=== Problem to solve ===
Word for word, output the data that follows.

Excerpted data Start Marker

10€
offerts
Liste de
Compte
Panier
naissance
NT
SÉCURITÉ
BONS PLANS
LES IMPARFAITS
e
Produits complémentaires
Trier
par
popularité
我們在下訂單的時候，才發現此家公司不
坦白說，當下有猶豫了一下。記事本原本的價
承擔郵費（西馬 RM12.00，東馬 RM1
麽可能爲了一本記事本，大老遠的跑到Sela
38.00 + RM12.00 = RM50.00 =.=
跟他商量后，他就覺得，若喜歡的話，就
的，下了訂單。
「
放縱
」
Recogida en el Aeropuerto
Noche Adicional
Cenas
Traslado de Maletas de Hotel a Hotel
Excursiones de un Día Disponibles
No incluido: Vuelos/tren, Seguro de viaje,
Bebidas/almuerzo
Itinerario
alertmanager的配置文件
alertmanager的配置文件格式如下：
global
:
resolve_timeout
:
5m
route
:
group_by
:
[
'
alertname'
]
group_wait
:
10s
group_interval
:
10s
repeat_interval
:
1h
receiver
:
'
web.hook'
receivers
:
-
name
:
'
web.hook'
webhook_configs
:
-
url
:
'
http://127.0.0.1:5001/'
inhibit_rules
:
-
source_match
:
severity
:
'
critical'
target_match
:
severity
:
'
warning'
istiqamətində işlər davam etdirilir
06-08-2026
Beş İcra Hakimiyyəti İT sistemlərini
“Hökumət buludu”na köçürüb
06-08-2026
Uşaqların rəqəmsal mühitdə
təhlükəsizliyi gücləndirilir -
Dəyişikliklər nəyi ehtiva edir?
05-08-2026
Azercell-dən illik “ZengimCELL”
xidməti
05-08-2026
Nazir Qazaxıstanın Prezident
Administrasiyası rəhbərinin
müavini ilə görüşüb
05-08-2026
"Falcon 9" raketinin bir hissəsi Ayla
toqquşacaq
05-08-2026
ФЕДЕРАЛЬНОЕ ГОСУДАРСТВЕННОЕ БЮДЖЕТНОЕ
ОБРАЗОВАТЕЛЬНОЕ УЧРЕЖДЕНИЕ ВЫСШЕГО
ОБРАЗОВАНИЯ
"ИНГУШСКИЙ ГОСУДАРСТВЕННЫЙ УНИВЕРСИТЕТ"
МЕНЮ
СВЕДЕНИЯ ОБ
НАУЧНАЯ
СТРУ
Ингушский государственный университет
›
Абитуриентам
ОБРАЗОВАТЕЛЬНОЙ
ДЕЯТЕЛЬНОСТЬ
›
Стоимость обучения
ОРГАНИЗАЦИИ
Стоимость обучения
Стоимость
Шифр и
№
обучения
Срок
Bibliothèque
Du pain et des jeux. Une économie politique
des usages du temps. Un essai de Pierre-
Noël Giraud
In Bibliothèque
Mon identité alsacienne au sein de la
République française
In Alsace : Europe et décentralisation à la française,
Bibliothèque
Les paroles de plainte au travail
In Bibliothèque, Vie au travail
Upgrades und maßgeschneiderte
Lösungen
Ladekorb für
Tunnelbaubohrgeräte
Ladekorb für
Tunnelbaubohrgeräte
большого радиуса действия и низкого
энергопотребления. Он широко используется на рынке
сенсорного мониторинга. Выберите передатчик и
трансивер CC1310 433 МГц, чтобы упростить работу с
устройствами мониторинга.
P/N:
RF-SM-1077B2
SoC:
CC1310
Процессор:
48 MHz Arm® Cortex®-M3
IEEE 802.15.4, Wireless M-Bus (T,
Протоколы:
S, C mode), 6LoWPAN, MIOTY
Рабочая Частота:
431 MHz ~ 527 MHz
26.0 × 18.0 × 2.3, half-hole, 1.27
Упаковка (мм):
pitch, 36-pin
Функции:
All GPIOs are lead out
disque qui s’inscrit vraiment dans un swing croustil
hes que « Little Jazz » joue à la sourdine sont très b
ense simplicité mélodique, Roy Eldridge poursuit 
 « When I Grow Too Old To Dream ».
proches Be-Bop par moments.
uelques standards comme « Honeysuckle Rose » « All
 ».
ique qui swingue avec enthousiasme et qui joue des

Excerpted data End Marker

=== Answer for this exercise ===
10€
offerts
Liste de
Compte
Panier
naissance
NT
SÉCURITÉ
BONS PLANS
LES IMPARFAITS
e
Produits complémentaires
Trier
par
popularité
我們在下訂單的時候，才發現此家公司不
坦白說，當下有猶豫了一下。記事本原本的價
承擔郵費（西馬 RM12.00，東馬 RM1
麽可能爲了一本記事本，大老遠的跑到Sela
38.00 + RM12.00 = RM50.00 =.=
跟他商量后，他就覺得，若喜歡的話，就
的，下了訂單。
「
放縱
」
Recogida en el Aeropuerto
Noche Adicional
Cenas
Traslado de Maletas de Hotel a Hotel
Excursiones de un Día Disponibles
No incluido: Vuelos/tren, Seguro de viaje,
Bebidas/almuerzo
Itinerario
alertmanager的配置文件
alertmanager的配置文件格式如下：
global
:
resolve_timeout
:
5m
route
:
group_by
:
[
'
alertname'
]
group_wait
:
10s
group_interval
:
10s
repeat_interval
:
1h
receiver
:
'
web.hook'
receivers
:
-
name
:
'
web.hook'
webhook_configs
:
-
url
:
'
http://127.0.0.1:5001/'
inhibit_rules
:
-
source_match
:
severity
:
'
critical'
target_match
:
severity
:
'
warning'
istiqamətində işlər davam etdirilir
06-08-2026
Beş İcra Hakimiyyəti İT sistemlərini
“Hökumət buludu”na köçürüb
06-08-2026
Uşaqların rəqəmsal mühitdə
təhlükəsizliyi gücləndirilir -
Dəyişikliklər nəyi ehtiva edir?
05-08-2026
Azercell-dən illik “ZengimCELL”
xidməti
05-08-2026
Nazir Qazaxıstanın Prezident
Administrasiyası rəhbərinin
müavini ilə görüşüb
05-08-2026
"Falcon 9" raketinin bir hissəsi Ayla
toqquşacaq
05-08-2026
ФЕДЕРАЛЬНОЕ ГОСУДАРСТВЕННОЕ БЮДЖЕТНОЕ
ОБРАЗОВАТЕЛЬНОЕ УЧРЕЖДЕНИЕ ВЫСШЕГО
ОБРАЗОВАНИЯ
"ИНГУШСКИЙ ГОСУДАРСТВЕННЫЙ УНИВЕРСИТЕТ"
МЕНЮ
СВЕДЕНИЯ ОБ
НАУЧНАЯ
СТРУ
Ингушский государственный университет
›
Абитуриентам
ОБРАЗОВАТЕЛЬНОЙ
ДЕЯТЕЛЬНОСТЬ
›
Стоимость обучения
ОРГАНИЗАЦИИ
Стоимость обучения
Стоимость
Шифр и
№
обучения
Срок
Bibliothèque
Du pain et des jeux. Une économie politique
des usages du temps. Un essai de Pierre-
Noël Giraud
In Bibliothèque
Mon identité alsacienne au sein de la
République française
In Alsace : Europe et décentralisation à la française,
Bibliothèque
Les paroles de plainte au travail
In Bibliothèque, Vie au travail
Upgrades und maßgeschneiderte
Lösungen
Ladekorb für
Tunnelbaubohrgeräte
Ladekorb für
Tunnelbaubohrgeräte
большого радиуса действия и низкого
энергопотребления. Он широко используется на рынке
сенсорного мониторинга. Выберите передатчик и
трансивер CC1310 433 МГц, чтобы упростить работу с
устройствами мониторинга.
P/N:
RF-SM-1077B2
SoC:
CC1310
Процессор:
48 MHz Arm® Cortex®-M3
IEEE 802.15.4, Wireless M-Bus (T,
Протоколы:
S, C mode), 6LoWPAN, MIOTY
Рабочая Частота:
431 MHz ~ 527 MHz
26.0 × 18.0 × 2.3, half-hole, 1.27
Упаковка (мм):
pitch, 36-pin
Функции:
All GPIOs are lead out
disque qui s’inscrit vraiment dans un swing croustil
hes que « Little Jazz » joue à la sourdine sont très b
ense simplicité mélodique, Roy Eldridge poursuit 
 « When I Grow Too Old To Dream ».
proches Be-Bop par moments.
uelques standards comme « Honeysuckle Rose » « All
 ».
ique qui swingue avec enthousiasme et qui joue des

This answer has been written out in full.